**Istruzioni da seguire**
Prosegui il brano sulla ricerca in progettazione tecnologica ambientale, ripartendo subito dopo l'ultima frase riportata.

**Brano da leggere**
╭──

Così, in coerenza con l’approccio scientifico del Progetto Tecnologico per l’Architettura e l’Ambiente (progettazione tecnologica ambientale), l’attività di ricerca si concentra su tre aspetti principali:

a) Relazione tra qualità del progetto e innovazione, gestione dei processi e aspetti normativi, sociali ed economici nelle opere pubbliche. L'evoluzione dello scenario operativo degli interventi - sempre più caratterizzato da elevata complessità tecnica e procedurale, modifica del quadro normativo e rapida innovazione nelle tecnologie e nei sistemi - richiede il miglioramento e l'aggiornamento dei metodi, dei modelli e degli strumenti di programmazione e progettazione. A questo proposito, i progetti di servizi per la comunità (edifici sanitari, edifici educativi, alloggi collettivi) sono uno dei paradigmi più significativi e vengono analizzati attraverso: Progetti di Ricerca di Interesse Nazionale - PRIN; ricerche finanziate da istituzioni pubbliche; studi di fattibilità.

╰──

**Materiale mostrato**
╭──

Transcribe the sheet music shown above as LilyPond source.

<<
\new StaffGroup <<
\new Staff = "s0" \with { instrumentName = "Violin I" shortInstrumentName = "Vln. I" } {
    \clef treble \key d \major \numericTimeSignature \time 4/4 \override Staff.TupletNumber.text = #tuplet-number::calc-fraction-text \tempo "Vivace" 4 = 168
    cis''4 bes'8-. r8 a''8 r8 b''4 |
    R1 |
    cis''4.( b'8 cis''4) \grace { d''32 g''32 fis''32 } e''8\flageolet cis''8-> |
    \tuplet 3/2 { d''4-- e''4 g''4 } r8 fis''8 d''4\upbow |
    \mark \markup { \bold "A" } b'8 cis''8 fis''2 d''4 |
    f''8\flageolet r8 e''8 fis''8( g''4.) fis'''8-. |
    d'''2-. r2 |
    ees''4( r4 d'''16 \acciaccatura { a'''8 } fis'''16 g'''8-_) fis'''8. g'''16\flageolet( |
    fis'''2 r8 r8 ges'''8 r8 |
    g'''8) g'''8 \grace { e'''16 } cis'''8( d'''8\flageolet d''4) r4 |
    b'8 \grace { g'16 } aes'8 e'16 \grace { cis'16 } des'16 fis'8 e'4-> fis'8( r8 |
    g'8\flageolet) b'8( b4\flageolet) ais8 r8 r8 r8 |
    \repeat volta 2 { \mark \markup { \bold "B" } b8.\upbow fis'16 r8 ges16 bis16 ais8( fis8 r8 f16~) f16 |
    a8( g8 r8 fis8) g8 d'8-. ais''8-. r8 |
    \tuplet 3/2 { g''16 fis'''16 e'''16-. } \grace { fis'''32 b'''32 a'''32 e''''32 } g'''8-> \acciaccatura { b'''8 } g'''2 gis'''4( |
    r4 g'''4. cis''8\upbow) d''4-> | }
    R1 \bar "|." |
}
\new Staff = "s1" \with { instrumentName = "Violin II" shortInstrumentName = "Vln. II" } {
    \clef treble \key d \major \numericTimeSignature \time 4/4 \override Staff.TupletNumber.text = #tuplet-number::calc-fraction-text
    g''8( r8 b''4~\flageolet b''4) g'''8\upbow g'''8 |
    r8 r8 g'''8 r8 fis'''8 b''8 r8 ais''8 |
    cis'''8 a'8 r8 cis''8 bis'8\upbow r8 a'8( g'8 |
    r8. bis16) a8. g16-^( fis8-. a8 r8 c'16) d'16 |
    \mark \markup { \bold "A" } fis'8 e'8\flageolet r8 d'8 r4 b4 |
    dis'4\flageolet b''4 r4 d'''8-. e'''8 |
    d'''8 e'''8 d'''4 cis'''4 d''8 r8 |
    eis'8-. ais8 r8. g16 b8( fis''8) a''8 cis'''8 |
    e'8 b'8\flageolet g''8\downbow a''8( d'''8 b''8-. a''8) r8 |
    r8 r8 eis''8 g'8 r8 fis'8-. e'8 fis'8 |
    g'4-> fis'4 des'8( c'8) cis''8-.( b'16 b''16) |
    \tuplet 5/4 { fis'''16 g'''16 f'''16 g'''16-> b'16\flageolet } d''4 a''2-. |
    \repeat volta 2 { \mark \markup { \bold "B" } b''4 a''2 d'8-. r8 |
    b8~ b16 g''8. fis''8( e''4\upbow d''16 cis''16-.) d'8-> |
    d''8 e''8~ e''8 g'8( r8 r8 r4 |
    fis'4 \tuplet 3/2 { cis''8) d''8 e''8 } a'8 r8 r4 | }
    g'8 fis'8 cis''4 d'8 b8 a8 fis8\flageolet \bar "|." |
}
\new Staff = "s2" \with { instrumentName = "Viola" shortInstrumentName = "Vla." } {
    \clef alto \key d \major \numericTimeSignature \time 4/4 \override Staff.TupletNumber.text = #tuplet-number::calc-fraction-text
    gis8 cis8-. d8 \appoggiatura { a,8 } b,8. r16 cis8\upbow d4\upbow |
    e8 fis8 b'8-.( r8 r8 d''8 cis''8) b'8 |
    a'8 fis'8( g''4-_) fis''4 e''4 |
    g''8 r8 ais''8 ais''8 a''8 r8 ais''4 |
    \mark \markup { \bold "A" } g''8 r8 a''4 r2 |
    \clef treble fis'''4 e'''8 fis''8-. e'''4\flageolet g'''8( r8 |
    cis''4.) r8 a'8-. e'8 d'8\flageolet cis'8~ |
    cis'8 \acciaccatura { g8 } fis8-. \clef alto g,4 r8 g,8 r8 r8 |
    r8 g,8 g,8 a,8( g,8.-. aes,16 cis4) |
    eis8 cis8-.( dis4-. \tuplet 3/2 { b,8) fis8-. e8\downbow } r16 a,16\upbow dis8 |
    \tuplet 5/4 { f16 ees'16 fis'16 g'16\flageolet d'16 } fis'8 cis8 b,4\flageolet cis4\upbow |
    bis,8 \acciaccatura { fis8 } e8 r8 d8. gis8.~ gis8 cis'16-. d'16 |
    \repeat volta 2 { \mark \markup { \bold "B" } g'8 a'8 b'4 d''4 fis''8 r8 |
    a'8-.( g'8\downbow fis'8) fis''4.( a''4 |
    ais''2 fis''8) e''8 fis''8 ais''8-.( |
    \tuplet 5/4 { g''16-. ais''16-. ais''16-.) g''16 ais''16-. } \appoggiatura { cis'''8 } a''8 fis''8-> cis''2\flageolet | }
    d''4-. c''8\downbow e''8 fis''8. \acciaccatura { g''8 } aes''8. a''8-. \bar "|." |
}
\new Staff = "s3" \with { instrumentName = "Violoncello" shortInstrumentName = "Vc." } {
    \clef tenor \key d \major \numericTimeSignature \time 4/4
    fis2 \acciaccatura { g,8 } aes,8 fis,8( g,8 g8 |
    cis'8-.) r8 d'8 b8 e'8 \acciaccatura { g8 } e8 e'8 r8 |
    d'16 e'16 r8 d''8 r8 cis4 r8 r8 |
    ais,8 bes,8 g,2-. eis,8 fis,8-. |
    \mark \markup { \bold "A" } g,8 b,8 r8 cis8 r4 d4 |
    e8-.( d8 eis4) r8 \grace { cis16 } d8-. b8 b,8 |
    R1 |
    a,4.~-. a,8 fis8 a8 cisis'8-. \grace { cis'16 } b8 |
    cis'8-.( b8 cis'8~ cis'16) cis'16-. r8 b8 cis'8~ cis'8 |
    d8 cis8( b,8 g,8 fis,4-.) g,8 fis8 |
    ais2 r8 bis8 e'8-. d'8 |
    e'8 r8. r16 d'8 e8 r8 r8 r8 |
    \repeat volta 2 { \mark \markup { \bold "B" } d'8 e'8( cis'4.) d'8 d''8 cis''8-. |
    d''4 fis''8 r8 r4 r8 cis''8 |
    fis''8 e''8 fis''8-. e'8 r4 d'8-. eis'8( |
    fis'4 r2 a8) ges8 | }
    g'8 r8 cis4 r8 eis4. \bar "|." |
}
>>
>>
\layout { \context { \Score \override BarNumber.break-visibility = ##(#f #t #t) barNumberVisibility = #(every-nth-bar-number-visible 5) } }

╰──

**Spazio risposta**
b) Processi di rigenerazione di scala vasta in relazione alle cambiate questioni economiche, istituzionali, di gestione, climatiche e sociali. I processi di rigenerazione richiedono strumenti innovativi di governance e programmazione per attuare efficacemente politiche e strategie in azioni e interventi. Questi sono ricercati e sperimentati con particolare attenzione ai processi di trasformazione e miglioramento di contesti con elevati valori ambientali e paesaggistici attraverso: piani strategici, piani territoriali e urbani (Piani terrioriali di coordinamento provinciale, Piani di area vasta, Piani di governo del territorio); Società di Trasformazione Urbana STU.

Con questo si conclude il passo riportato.